== Material to process
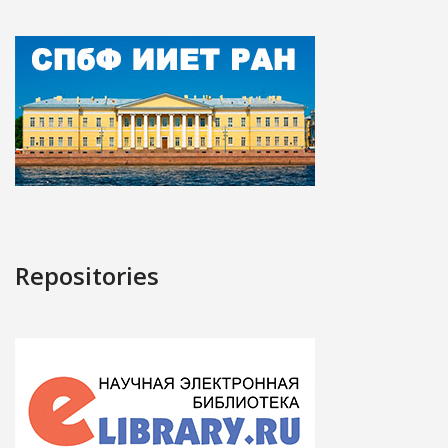
Repositories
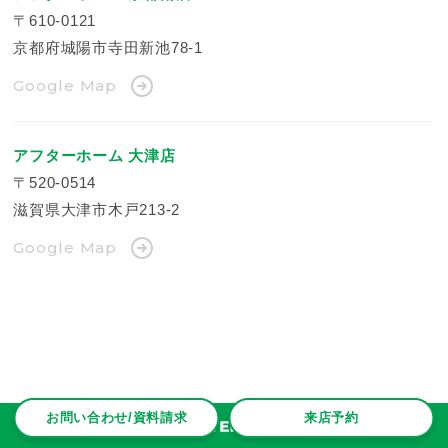
〒610-0121
京都府城陽市寺田新池78-1
Google Map
アフターホーム 大津店
〒520-0514
滋賀県大津市木戸213-2
Google Map
お問い合わせ/資料請求
来店予約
====
- _Exercise_: Word for word, repeat each record above; leave out every picture.

- _Task result_:
Repositories
〒610-0121
京都府城陽市寺田新池78-1
Google Map
アフターホーム 大津店
〒520-0514
滋賀県大津市木戸213-2
Google Map
お問い合わせ/資料請求
来店予約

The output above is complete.